— Start Input data —
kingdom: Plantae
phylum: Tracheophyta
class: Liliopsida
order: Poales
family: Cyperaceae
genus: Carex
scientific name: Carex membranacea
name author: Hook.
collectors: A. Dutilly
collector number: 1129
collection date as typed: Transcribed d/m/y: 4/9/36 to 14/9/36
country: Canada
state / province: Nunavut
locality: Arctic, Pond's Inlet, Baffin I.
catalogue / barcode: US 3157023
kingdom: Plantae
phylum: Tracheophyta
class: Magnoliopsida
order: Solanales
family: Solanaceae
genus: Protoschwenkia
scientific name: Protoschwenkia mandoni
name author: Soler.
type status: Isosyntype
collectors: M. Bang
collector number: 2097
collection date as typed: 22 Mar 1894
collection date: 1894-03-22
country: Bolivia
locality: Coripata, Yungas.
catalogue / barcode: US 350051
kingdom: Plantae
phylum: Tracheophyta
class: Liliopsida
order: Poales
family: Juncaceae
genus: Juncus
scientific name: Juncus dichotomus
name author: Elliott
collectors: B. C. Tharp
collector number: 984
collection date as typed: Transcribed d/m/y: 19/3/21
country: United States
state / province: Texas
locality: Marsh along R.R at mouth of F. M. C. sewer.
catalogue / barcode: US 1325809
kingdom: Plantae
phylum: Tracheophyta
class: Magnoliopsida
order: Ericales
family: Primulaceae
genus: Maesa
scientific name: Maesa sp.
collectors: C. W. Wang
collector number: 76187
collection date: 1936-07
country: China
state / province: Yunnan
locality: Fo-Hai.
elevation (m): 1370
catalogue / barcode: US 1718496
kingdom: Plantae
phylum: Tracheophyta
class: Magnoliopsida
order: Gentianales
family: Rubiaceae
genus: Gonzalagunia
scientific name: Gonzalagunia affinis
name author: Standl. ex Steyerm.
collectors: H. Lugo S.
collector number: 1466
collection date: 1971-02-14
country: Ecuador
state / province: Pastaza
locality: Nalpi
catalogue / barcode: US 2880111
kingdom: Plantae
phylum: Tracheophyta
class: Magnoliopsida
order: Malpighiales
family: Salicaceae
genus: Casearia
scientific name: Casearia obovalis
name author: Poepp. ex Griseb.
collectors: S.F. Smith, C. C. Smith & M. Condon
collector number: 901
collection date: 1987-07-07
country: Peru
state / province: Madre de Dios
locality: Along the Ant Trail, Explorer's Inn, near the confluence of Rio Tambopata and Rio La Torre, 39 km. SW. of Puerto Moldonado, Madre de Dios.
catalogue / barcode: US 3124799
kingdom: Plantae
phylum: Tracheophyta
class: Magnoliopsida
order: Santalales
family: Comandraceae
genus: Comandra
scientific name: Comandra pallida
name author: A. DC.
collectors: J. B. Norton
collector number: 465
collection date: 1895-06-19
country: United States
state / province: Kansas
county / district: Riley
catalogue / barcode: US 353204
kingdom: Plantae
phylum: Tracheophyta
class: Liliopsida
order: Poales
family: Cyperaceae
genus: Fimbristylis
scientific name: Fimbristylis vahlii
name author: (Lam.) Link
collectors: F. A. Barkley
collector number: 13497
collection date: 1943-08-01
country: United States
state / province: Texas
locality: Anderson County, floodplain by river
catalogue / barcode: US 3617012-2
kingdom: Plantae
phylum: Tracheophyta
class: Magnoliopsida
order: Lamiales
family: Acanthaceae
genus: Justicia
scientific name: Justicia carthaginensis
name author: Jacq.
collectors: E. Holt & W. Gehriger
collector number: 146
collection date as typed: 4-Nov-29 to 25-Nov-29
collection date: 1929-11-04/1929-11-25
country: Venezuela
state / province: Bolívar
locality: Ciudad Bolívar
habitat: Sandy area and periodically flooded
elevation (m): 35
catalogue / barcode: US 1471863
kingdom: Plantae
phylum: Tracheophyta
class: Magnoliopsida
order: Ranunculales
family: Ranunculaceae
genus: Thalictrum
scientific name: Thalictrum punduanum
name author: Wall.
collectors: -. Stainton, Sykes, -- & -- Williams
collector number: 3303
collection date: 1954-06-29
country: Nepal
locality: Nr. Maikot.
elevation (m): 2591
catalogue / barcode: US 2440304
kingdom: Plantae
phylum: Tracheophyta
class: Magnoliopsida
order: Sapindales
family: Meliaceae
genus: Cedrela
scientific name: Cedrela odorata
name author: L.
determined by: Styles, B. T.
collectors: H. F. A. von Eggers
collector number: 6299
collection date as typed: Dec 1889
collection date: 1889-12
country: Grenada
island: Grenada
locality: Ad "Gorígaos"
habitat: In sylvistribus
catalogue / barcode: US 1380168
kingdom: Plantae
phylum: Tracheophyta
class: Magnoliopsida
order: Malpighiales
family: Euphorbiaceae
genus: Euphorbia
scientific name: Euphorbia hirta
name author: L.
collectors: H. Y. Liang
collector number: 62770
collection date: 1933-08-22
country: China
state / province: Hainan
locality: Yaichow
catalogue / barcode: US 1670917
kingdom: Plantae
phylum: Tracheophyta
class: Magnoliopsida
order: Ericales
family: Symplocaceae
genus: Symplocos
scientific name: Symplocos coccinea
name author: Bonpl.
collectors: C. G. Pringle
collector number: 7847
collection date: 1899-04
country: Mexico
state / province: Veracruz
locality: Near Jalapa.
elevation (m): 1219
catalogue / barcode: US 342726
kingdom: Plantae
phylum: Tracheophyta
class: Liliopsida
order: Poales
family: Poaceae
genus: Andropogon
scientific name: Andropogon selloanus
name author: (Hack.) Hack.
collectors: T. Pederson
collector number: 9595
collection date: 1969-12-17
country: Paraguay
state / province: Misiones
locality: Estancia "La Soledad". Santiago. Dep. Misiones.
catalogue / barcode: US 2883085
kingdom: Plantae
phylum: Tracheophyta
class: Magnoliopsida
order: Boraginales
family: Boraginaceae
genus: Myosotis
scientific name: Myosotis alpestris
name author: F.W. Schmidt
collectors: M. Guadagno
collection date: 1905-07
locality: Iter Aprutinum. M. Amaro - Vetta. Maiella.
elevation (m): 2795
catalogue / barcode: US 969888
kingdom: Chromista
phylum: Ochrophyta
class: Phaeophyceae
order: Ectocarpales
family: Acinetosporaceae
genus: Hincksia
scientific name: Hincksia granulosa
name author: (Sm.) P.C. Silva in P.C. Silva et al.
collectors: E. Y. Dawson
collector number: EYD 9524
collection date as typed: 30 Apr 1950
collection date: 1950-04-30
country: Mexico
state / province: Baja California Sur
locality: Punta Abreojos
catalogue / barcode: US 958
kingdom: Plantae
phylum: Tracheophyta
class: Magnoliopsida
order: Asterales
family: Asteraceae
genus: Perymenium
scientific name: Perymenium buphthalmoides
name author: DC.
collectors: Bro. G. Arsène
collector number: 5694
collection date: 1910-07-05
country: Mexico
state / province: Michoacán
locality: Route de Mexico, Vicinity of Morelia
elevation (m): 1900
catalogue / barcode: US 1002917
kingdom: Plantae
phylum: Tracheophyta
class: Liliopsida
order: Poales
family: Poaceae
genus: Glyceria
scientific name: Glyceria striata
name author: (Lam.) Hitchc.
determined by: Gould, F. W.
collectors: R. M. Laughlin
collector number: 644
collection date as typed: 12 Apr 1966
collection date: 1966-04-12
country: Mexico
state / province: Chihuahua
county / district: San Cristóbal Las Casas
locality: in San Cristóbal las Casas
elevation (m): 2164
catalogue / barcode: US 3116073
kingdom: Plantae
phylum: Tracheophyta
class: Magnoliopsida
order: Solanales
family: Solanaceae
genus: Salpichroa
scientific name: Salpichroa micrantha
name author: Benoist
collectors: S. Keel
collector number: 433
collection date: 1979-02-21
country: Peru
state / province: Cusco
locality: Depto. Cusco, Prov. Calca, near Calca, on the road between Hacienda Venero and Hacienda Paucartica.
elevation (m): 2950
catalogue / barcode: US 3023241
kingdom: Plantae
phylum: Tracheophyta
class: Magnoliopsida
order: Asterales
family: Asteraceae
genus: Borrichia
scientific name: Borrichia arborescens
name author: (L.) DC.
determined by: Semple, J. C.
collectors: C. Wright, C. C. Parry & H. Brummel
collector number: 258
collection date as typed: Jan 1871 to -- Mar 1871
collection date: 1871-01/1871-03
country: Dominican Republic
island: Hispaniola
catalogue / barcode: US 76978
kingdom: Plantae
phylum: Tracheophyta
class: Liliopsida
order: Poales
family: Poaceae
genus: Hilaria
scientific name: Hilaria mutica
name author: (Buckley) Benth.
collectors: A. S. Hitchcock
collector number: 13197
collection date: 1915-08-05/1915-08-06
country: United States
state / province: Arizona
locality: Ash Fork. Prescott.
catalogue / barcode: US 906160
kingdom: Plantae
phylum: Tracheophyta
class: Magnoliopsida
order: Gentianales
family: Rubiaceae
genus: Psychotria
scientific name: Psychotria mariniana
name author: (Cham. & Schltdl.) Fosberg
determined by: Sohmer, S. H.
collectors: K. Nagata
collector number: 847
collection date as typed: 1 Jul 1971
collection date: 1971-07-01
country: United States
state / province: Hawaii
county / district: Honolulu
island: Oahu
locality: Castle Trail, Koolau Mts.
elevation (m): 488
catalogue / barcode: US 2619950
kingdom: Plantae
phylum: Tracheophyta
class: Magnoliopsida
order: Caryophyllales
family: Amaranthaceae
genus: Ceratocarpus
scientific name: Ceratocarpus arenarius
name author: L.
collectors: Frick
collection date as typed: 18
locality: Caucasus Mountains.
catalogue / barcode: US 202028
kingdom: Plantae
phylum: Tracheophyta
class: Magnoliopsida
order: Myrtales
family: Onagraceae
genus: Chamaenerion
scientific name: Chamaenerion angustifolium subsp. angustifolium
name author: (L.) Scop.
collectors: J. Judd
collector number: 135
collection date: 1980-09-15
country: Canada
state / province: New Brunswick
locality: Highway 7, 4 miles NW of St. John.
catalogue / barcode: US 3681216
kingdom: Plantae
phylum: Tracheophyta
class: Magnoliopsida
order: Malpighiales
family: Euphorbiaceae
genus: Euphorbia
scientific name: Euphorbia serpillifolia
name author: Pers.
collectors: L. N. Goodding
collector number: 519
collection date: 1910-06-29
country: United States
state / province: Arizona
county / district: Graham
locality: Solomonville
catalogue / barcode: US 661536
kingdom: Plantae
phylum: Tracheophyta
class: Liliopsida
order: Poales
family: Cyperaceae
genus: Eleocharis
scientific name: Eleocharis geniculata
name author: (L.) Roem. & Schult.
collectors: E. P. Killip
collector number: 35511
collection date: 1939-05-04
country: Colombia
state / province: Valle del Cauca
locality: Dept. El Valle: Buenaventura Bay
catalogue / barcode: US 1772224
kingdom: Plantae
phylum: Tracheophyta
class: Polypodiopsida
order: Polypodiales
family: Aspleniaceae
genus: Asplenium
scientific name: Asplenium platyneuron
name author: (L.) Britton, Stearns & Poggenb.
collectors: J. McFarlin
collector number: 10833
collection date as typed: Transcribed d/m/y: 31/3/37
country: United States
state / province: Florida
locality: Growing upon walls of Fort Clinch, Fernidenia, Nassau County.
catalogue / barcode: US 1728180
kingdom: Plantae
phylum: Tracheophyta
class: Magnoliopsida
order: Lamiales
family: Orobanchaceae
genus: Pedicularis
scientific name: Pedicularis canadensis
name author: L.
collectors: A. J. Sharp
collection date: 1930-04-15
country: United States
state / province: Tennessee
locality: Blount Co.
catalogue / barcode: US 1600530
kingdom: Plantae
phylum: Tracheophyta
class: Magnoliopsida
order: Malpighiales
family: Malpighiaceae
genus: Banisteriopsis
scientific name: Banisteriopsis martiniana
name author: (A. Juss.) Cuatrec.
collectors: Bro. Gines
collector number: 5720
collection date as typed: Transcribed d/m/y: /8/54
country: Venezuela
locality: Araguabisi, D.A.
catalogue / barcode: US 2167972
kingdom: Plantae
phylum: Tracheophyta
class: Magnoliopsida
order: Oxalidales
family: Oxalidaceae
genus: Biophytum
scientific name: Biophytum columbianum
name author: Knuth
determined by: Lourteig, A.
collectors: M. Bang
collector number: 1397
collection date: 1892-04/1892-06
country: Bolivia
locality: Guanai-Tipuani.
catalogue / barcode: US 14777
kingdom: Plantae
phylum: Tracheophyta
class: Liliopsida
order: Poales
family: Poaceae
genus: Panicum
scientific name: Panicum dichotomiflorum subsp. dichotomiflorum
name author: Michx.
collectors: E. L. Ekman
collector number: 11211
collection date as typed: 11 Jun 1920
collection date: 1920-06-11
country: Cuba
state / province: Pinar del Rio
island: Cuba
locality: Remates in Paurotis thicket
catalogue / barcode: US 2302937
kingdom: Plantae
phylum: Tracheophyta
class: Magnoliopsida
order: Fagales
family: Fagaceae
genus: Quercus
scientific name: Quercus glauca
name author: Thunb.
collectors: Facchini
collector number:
— End Input data —
* _Work to do_: Could you copy, without any change, every line between the one containing "class: Phaeophyceae" and the one containing "collectors: S. Keel", including both of those lines?

* _Result_:
class: Phaeophyceae
order: Ectocarpales
family: Acinetosporaceae
genus: Hincksia
scientific name: Hincksia granulosa
name author: (Sm.) P.C. Silva in P.C. Silva et al.
collectors: E. Y. Dawson
collector number: EYD 9524
collection date as typed: 30 Apr 1950
collection date: 1950-04-30
country: Mexico
state / province: Baja California Sur
locality: Punta Abreojos
catalogue / barcode: US 958
kingdom: Plantae
phylum: Tracheophyta
class: Magnoliopsida
order: Asterales
family: Asteraceae
genus: Perymenium
scientific name: Perymenium buphthalmoides
name author: DC.
collectors: Bro. G. Arsène
collector number: 5694
collection date: 1910-07-05
country: Mexico
state / province: Michoacán
locality: Route de Mexico, Vicinity of Morelia
elevation (m): 1900
catalogue / barcode: US 1002917
kingdom: Plantae
phylum: Tracheophyta
class: Liliopsida
order: Poales
family: Poaceae
genus: Glyceria
scientific name: Glyceria striata
name author: (Lam.) Hitchc.
determined by: Gould, F. W.
collectors: R. M. Laughlin
collector number: 644
collection date as typed: 12 Apr 1966
collection date: 1966-04-12
country: Mexico
state / province: Chihuahua
county / district: San Cristóbal Las Casas
locality: in San Cristóbal las Casas
elevation (m): 2164
catalogue / barcode: US 3116073
kingdom: Plantae
phylum: Tracheophyta
class: Magnoliopsida
order: Solanales
family: Solanaceae
genus: Salpichroa
scientific name: Salpichroa micrantha
name author: Benoist
collectors: S. Keel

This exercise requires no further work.